Marchés publics : « Le gouvernement ne doit pas céder aux lobbies »
marchés publics La loi Macron contient une réforme qui menace directement nos cadres de vie, selon l’architecte Denis Dessus.
dans l’hebdo N° 1347 Acheter ce numéro
La loi Macron contient de gros enjeux masqués. Elle autorisera notamment le gouvernement à légiférer par ordonnance pour transposer un paquet de directives européennes réformant la commande publique, laquelle représentait 71,5 milliards d’euros de marchés en 2013. En arrière-plan, se profile la suppression de nombreux articles du code des marchés publics au profit des géants du BTP. Pour les professionnels de l’architecture, la qualité et l’indépendance de la maîtrise d’œuvre sont mises en cause.
La loi Macron inquiète les architectes. Pour quelles raisons ?

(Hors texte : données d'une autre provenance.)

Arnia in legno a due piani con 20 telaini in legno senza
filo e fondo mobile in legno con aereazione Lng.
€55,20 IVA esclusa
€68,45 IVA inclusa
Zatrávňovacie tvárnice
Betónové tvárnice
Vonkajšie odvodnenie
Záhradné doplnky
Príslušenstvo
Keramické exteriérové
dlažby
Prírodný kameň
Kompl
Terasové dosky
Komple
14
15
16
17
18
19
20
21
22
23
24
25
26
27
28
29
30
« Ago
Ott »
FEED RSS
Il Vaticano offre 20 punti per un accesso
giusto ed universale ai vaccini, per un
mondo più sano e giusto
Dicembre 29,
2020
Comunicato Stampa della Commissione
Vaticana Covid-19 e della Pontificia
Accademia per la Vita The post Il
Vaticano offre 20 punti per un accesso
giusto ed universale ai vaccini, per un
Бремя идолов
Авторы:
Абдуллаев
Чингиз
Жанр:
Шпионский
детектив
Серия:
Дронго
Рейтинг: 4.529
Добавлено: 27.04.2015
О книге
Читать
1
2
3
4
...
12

Denis Dessus : La réforme de la commande publique nous inquiète car elle ne contient aucune disposition spécifique pour la passation des marchés de maîtrise d’œuvre, pas plus qu’elle ne mentionne le concours en tant que système spécial de passation des marchés. Or, les modalités d’attribution des marchés de maîtrise d’œuvre déterminent la qualité du cadre de vie de nos concitoyens. C’est la raison pour laquelle nous disposons aujourd’hui d’un cadre légal et réglementaire spécifique qui inscrit dans la loi l’indépendance de la maîtrise d’œuvre, indispensable à la transparence et à l’efficacité de la commande, et qui fixe des procédures spécifiques et encadrées pour leur passation. Remettre en cause ce principe et supprimer le concours obligatoire nous ramènerait trente ans en arrière. De plus, en permettant la quasi-généralisation des contrats globaux [partenariats public-privé, NDLR], le projet d’ordonnance remet en cause l’indépendance de la maîtrise d’œuvre, principe essentiel de la commande publique française et de la loi du 12 juillet 1985 sur la maîtrise d’ouvrage publique (MOP). Nous pensons d’ailleurs que le projet d’ordonnance outrepasse son champ d’habilitation en intervenant sur la loi MOP.

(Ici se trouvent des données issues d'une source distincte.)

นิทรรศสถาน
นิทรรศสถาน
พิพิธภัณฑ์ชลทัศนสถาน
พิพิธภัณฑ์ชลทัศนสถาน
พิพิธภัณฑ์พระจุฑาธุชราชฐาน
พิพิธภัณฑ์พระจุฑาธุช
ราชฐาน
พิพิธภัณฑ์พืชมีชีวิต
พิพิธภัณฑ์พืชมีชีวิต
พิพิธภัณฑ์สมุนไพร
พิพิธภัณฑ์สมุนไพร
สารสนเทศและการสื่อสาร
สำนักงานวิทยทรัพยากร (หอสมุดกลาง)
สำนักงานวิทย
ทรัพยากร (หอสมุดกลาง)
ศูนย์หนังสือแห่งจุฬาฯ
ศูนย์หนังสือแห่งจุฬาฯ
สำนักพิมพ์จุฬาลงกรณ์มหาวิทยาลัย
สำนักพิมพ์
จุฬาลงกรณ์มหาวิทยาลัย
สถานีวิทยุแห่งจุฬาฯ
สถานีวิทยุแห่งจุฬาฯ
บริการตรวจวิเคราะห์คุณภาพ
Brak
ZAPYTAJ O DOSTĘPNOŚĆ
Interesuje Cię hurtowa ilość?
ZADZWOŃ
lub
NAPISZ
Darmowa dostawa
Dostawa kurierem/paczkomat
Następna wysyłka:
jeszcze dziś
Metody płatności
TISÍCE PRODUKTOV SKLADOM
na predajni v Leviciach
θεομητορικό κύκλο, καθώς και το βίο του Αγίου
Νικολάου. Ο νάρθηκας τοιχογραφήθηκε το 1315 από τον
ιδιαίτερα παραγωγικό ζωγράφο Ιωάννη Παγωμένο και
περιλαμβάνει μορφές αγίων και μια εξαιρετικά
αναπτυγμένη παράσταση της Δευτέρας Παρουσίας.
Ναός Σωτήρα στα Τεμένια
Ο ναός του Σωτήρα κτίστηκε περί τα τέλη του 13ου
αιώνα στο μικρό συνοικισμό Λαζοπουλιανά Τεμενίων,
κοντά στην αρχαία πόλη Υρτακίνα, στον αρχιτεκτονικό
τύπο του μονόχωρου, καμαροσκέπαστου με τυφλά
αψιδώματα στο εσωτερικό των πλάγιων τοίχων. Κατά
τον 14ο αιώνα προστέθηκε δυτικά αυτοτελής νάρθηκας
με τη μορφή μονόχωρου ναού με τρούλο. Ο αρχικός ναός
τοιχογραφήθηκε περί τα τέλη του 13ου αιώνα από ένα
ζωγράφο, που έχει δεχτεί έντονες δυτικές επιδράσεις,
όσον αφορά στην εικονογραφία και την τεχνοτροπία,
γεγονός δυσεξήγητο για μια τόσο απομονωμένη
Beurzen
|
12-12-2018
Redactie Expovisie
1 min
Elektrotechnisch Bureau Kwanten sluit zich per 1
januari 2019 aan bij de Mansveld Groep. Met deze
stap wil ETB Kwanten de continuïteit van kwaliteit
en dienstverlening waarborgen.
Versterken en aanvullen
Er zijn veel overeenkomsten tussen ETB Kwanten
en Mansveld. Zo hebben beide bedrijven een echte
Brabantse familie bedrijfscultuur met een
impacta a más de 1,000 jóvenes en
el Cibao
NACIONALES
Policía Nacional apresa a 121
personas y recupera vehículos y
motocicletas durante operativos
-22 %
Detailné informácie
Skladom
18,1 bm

Quels critères ont été privilégiés dans la réforme de la commande publique ?
Il semble que la direction des affaires juridiques au ministère de l’Économie veuille une transposition a minima dans l’ordonnance, puis traiter les cas particuliers dans les décrets qui suivront. Bercy semble guidé, sous prétexte de simplification, par le principe de la « boîte à outils » : mettre un panel de procédures à disposition des acheteurs publics et faire confiance à leur sagacité pour les choisir et les mettre en œuvre. Mais la simplification et l’efficacité de la commande consistent au contraire, pour des marchés aussi spécifiques que ceux de maîtrise d’œuvre, à définir et à cadrer la procédure adéquate permettant in fine d’obtenir le meilleur service public.

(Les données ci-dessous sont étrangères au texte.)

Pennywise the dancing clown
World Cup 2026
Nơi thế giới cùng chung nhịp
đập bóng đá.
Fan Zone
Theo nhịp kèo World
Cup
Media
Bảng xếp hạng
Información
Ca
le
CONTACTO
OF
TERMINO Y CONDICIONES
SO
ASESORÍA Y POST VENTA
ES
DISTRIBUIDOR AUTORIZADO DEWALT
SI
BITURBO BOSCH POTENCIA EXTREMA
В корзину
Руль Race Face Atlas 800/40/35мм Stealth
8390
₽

Le Conseil national de l’ordre des architectes est-il entendu ?
La direction des services juridiques de Bercy nous a reçus à plusieurs reprises sans nous donner la garantie d’être entendus, alors que nous avons eu une démarche constructive, proposant des rédactions cohérentes et améliorées pour un meilleur achat public, éthique, économique et responsable. Le gouvernement a le choix : maintenir la commande publique d’architecture, génératrice du cadre de vie de nos concitoyens, dans une démarche de qualité que nous envie toute l’Europe, ou céder aux lobbys des grands groupes et des acheteurs publics, qui considèrent que l’on doit produire des logements sans se soucier des gens qui les occupent et de la ville que l’on crée.